START
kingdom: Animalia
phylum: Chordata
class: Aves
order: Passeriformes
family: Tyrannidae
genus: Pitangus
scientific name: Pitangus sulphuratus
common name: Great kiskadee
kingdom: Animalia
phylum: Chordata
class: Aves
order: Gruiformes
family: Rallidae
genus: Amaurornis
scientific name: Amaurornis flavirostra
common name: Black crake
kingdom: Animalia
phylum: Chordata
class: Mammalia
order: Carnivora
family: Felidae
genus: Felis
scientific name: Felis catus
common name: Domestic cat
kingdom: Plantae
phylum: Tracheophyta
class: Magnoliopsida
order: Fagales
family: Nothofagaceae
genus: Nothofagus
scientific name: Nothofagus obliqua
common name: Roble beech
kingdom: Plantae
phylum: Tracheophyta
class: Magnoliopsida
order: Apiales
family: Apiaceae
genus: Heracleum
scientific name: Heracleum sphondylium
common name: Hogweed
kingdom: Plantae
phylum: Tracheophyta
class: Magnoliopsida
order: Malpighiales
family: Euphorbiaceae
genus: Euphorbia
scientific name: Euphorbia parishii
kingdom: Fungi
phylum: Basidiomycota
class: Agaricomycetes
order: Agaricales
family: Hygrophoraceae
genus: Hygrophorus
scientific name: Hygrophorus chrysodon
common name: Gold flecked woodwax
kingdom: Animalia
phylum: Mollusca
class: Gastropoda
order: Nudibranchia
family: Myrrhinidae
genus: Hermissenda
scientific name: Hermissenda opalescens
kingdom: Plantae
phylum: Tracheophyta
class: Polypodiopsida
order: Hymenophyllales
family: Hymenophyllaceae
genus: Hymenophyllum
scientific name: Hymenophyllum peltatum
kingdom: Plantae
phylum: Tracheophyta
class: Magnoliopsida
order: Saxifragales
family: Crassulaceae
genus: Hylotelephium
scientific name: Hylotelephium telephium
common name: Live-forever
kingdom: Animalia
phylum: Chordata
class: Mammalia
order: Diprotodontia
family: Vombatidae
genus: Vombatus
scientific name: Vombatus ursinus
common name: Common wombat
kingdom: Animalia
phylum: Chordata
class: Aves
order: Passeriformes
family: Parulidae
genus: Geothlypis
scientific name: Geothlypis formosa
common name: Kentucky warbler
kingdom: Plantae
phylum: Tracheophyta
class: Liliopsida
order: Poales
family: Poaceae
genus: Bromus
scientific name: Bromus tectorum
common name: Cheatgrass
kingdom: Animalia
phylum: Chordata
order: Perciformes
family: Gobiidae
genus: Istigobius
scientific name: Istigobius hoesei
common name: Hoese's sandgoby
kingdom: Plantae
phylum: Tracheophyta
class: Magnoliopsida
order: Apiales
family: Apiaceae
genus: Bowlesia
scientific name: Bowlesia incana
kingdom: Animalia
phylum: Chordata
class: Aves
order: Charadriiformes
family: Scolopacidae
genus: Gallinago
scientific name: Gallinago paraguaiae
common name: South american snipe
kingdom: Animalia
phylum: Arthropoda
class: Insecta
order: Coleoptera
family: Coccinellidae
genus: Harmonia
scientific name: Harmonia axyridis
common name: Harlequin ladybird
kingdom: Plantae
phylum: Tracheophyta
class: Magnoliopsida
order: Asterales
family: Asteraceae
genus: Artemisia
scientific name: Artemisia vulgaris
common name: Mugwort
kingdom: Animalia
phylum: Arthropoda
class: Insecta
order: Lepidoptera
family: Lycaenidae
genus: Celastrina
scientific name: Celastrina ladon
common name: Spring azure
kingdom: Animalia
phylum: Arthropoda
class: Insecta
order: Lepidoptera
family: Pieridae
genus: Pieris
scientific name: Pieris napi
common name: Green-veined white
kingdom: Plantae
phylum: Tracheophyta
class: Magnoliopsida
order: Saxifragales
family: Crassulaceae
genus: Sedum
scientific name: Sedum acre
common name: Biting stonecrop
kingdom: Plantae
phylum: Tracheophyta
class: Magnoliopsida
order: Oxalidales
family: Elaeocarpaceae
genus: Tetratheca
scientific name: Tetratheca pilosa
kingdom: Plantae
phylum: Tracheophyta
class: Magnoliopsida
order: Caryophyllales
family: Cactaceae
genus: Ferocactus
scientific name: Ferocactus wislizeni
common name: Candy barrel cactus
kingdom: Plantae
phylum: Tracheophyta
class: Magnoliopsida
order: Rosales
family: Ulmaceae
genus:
END
Please rewrite the data above, putting "vernacular name" in place of every "common name" and leaving everything else unchanged.

kingdom: Animalia
phylum: Chordata
class: Aves
order: Passeriformes
family: Tyrannidae
genus: Pitangus
scientific name: Pitangus sulphuratus
vernacular name: Great kiskadee
kingdom: Animalia
phylum: Chordata
class: Aves
order: Gruiformes
family: Rallidae
genus: Amaurornis
scientific name: Amaurornis flavirostra
vernacular name: Black crake
kingdom: Animalia
phylum: Chordata
class: Mammalia
order: Carnivora
family: Felidae
genus: Felis
scientific name: Felis catus
vernacular name: Domestic cat
kingdom: Plantae
phylum: Tracheophyta
class: Magnoliopsida
order: Fagales
family: Nothofagaceae
genus: Nothofagus
scientific name: Nothofagus obliqua
vernacular name: Roble beech
kingdom: Plantae
phylum: Tracheophyta
class: Magnoliopsida
order: Apiales
family: Apiaceae
genus: Heracleum
scientific name: Heracleum sphondylium
vernacular name: Hogweed
kingdom: Plantae
phylum: Tracheophyta
class: Magnoliopsida
order: Malpighiales
family: Euphorbiaceae
genus: Euphorbia
scientific name: Euphorbia parishii
kingdom: Fungi
phylum: Basidiomycota
class: Agaricomycetes
order: Agaricales
family: Hygrophoraceae
genus: Hygrophorus
scientific name: Hygrophorus chrysodon
vernacular name: Gold flecked woodwax
kingdom: Animalia
phylum: Mollusca
class: Gastropoda
order: Nudibranchia
family: Myrrhinidae
genus: Hermissenda
scientific name: Hermissenda opalescens
kingdom: Plantae
phylum: Tracheophyta
class: Polypodiopsida
order: Hymenophyllales
family: Hymenophyllaceae
genus: Hymenophyllum
scientific name: Hymenophyllum peltatum
kingdom: Plantae
phylum: Tracheophyta
class: Magnoliopsida
order: Saxifragales
family: Crassulaceae
genus: Hylotelephium
scientific name: Hylotelephium telephium
vernacular name: Live-forever
kingdom: Animalia
phylum: Chordata
class: Mammalia
order: Diprotodontia
family: Vombatidae
genus: Vombatus
scientific name: Vombatus ursinus
vernacular name: Common wombat
kingdom: Animalia
phylum: Chordata
class: Aves
order: Passeriformes
family: Parulidae
genus: Geothlypis
scientific name: Geothlypis formosa
vernacular name: Kentucky warbler
kingdom: Plantae
phylum: Tracheophyta
class: Liliopsida
order: Poales
family: Poaceae
genus: Bromus
scientific name: Bromus tectorum
vernacular name: Cheatgrass
kingdom: Animalia
phylum: Chordata
order: Perciformes
family: Gobiidae
genus: Istigobius
scientific name: Istigobius hoesei
vernacular name: Hoese's sandgoby
kingdom: Plantae
phylum: Tracheophyta
class: Magnoliopsida
order: Apiales
family: Apiaceae
genus: Bowlesia
scientific name: Bowlesia incana
kingdom: Animalia
phylum: Chordata
class: Aves
order: Charadriiformes
family: Scolopacidae
genus: Gallinago
scientific name: Gallinago paraguaiae
vernacular name: South american snipe
kingdom: Animalia
phylum: Arthropoda
class: Insecta
order: Coleoptera
family: Coccinellidae
genus: Harmonia
scientific name: Harmonia axyridis
vernacular name: Harlequin ladybird
kingdom: Plantae
phylum: Tracheophyta
class: Magnoliopsida
order: Asterales
family: Asteraceae
genus: Artemisia
scientific name: Artemisia vulgaris
vernacular name: Mugwort
kingdom: Animalia
phylum: Arthropoda
class: Insecta
order: Lepidoptera
family: Lycaenidae
genus: Celastrina
scientific name: Celastrina ladon
vernacular name: Spring azure
kingdom: Animalia
phylum: Arthropoda
class: Insecta
order: Lepidoptera
family: Pieridae
genus: Pieris
scientific name: Pieris napi
vernacular name: Green-veined white
kingdom: Plantae
phylum: Tracheophyta
class: Magnoliopsida
order: Saxifragales
family: Crassulaceae
genus: Sedum
scientific name: Sedum acre
vernacular name: Biting stonecrop
kingdom: Plantae
phylum: Tracheophyta
class: Magnoliopsida
order: Oxalidales
family: Elaeocarpaceae
genus: Tetratheca
scientific name: Tetratheca pilosa
kingdom: Plantae
phylum: Tracheophyta
class: Magnoliopsida
order: Caryophyllales
family: Cactaceae
genus: Ferocactus
scientific name: Ferocactus wislizeni
vernacular name: Candy barrel cactus
kingdom: Plantae
phylum: Tracheophyta
class: Magnoliopsida
order: Rosales
family: Ulmaceae
genus:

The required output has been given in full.